» **Estratti dei dati**
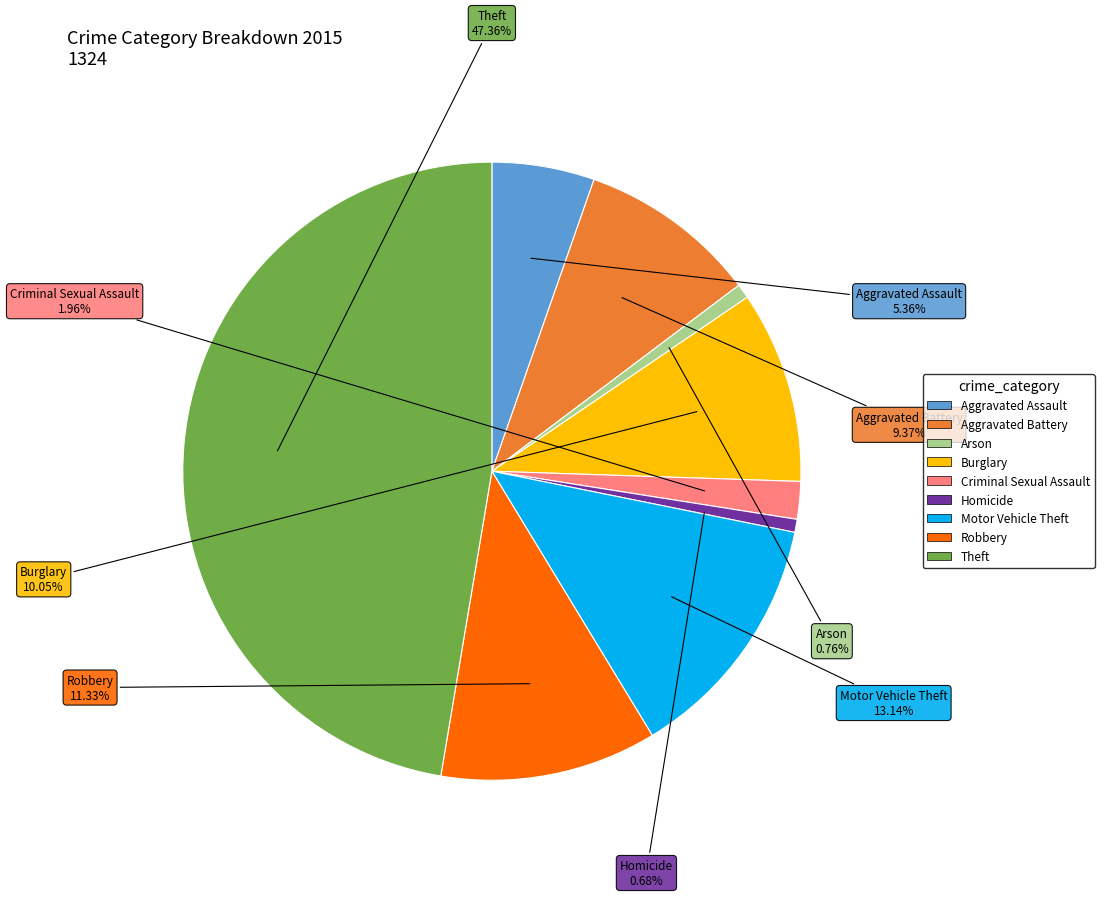

To the nearest percent, what is the combined percentage of Theft and Criminal Sexual Assault?

49%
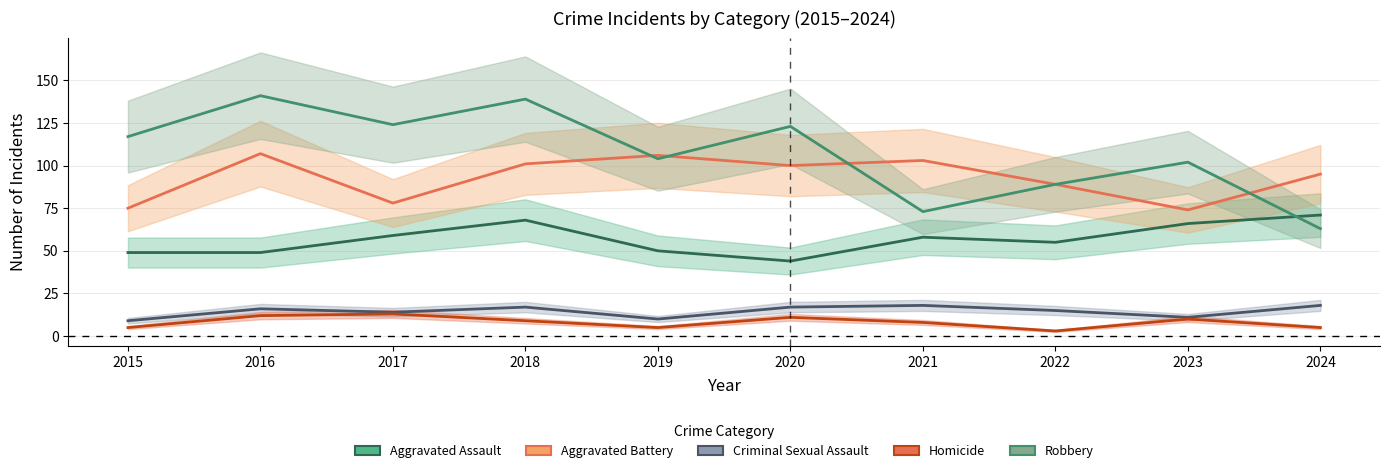

How many interior local valleys does the Aggravated Assault series have?

2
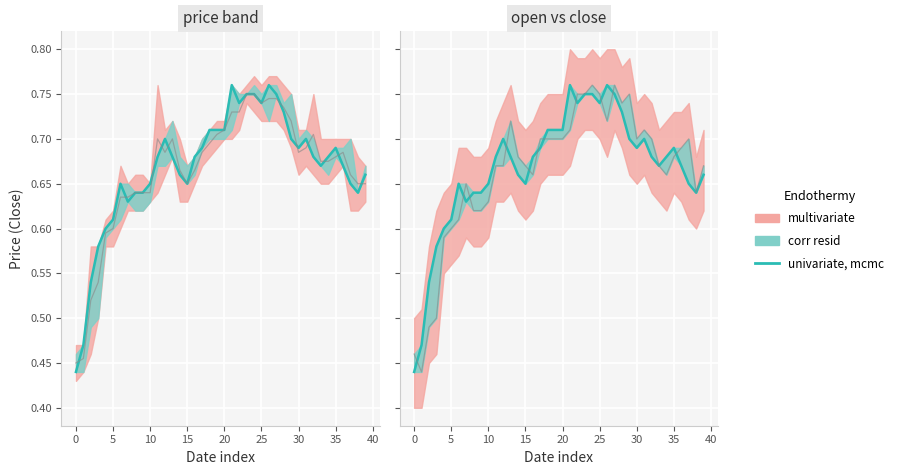

At which category does the chart reach its peak across all series?

21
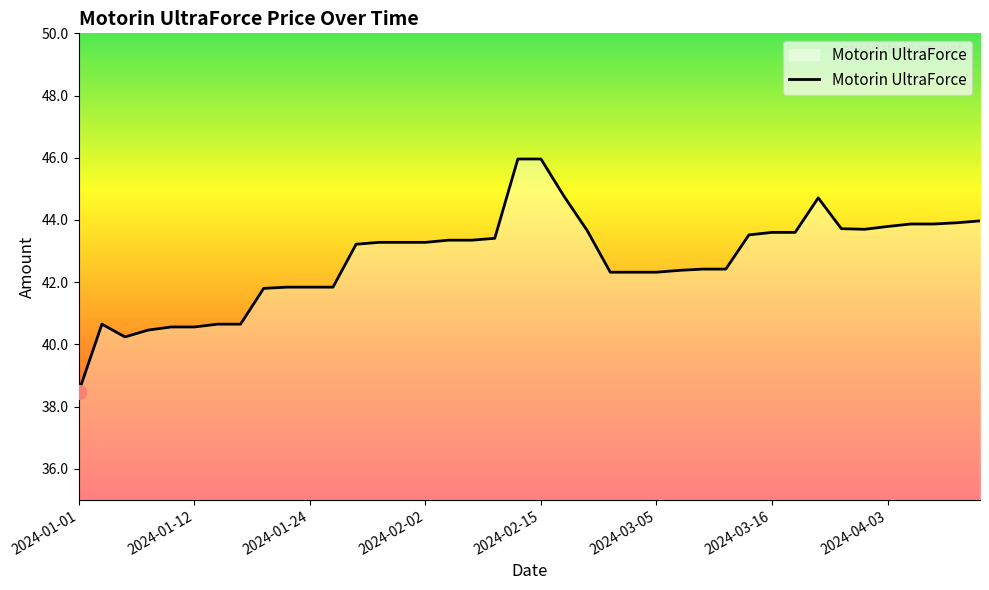

What is the average value?

42.7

» **Testo del problema**
Riscrivi per intero tutti i record qui sopra, sostituendo "Theft" con "Burglary" e lasciando invariato tutto il resto. Per favore, escludi le immagini dalla risposta.

» **Risposta all'esercizio**
To the nearest percent, what is the combined percentage of Burglary and Criminal Sexual Assault?

49%

How many interior local valleys does the Aggravated Assault series have?

2

At which category does the chart reach its peak across all series?

21

What is the average value?

42.7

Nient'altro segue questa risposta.